Remboursement employeur et indemnités kilométriques : ce qui entre dans la simulation
L’Urssaf exonère de cotisations sociales les indemnités kilométriques versées par l’employeur à condition qu’elles ne dépassent pas les limites du barème fiscal et que l’employeur puisse justifier la réalité des déplacements. Si l’entreprise applique un barème maison supérieur au barème fiscal, la fraction excédentaire est soumise à cotisations.
Pour le salarié, la simulation doit alors croiser trois données :
- Le montant remboursé par l’employeur (barème interne ou barème fiscal)

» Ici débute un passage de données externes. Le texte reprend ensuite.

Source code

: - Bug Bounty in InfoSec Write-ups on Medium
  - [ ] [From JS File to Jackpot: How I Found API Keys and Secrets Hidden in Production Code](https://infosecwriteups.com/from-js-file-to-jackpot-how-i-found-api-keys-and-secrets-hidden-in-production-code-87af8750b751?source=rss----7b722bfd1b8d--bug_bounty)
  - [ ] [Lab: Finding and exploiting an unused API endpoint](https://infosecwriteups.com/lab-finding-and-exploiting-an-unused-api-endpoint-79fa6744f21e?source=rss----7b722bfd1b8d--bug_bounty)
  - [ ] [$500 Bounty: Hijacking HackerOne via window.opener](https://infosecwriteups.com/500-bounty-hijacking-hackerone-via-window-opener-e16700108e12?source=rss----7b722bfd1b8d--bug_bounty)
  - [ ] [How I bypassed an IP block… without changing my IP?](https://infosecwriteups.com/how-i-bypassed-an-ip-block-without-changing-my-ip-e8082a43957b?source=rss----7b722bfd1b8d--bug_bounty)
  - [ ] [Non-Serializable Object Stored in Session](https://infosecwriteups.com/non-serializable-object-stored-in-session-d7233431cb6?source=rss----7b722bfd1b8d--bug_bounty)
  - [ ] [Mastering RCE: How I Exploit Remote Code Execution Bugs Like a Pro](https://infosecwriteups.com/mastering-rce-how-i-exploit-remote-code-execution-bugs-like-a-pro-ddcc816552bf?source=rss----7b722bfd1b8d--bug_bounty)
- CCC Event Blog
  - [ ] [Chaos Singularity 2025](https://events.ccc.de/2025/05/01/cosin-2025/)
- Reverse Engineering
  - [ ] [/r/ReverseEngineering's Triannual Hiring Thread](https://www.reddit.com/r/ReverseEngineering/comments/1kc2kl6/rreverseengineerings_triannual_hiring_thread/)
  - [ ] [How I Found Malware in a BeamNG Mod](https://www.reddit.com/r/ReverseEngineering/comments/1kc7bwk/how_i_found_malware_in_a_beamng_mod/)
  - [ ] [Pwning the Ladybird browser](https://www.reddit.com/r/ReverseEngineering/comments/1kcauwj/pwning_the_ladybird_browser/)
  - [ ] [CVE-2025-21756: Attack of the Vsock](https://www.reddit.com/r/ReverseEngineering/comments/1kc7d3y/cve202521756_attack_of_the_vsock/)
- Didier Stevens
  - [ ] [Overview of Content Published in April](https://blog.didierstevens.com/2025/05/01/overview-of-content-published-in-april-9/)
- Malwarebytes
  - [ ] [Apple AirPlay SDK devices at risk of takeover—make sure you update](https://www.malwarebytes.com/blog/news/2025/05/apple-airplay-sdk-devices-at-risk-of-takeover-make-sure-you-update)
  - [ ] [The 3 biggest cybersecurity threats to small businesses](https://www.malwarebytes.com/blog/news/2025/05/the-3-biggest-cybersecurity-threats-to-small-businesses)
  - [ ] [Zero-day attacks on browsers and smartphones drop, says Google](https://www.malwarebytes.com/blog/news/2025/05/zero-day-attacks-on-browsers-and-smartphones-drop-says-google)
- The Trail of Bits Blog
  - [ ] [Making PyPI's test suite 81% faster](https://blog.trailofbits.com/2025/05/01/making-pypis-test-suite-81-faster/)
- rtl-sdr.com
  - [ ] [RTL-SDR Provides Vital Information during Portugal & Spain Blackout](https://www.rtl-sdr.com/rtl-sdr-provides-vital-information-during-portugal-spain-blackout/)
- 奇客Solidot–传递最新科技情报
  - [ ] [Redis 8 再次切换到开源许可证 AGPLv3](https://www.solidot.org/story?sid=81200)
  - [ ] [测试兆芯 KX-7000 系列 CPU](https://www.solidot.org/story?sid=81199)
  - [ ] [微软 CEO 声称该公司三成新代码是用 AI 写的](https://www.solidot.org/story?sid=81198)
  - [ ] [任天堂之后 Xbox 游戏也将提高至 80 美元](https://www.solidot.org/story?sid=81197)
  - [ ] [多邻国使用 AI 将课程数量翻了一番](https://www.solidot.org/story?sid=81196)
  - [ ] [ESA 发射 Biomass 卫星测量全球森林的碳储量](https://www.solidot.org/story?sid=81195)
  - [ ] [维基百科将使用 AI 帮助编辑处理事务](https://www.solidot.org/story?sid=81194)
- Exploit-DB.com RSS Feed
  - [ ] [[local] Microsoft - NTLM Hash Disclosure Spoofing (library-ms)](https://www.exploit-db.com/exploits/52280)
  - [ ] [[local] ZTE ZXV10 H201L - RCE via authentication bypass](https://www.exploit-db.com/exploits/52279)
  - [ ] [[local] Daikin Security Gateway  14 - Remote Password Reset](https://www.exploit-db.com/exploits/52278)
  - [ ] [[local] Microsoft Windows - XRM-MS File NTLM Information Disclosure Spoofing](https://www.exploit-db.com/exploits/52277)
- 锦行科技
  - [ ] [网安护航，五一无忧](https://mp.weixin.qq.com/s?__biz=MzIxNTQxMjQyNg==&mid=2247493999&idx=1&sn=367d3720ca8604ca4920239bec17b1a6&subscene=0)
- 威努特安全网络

- Le montant calculé au barème fiscal, majoré de 20 % si le véhicule est électrique
- Le coût réel supporté (carburant, assurance, entretien, dépréciation), documenté par justificatifs
Si le remboursement employeur couvre déjà le barème fiscal, opter pour les frais réels sur la déclaration personnelle n’apporte rien, sauf si les frais réels dépassent le barème. C’est le cas typique du commercial qui roule avec un véhicule ancien à forte consommation.
Erreurs fréquentes qui faussent la simulation selon le statut
Chaque profil tombe dans un piège différent au moment de simuler ses frais kilométriques. Voici les plus courants :
- Artisan en micro-entreprise : simule au barème alors que le régime micro ne permet aucune déduction supplémentaire. Le résultat de la simulation est inutilisable fiscalement.
- Salarié avec véhicule de fonction : tente de déduire des frais kilométriques alors que l’avantage en nature du véhicule de fonction est déjà fiscalisé. La simulation ne s’applique qu’au véhicule personnel.
- Commercial avec barème employeur plafonné : ne compare pas le barème interne au barème fiscal majoré électrique, et passe à côté d’un différentiel déductible en frais réels sur sa déclaration.
- Tous profils : oubli des trajets domicile-lieu de travail au-delà de 40 km. L’administration limite la déduction à 40 km par trajet (aller simple) sauf justification d’un éloignement contraint. La simulation doit plafonner ce paramètre.

La simulation frais kilometrique n’a de valeur que si elle intègre les spécificités du statut, le type de véhicule et la politique de remboursement applicable. Un artisan au réel, un salarié en frais réels et un commercial remboursé au forfait ne renseignent pas les mêmes paramètres. Lancer le même simulateur générique pour les trois profils produit trois résultats faux.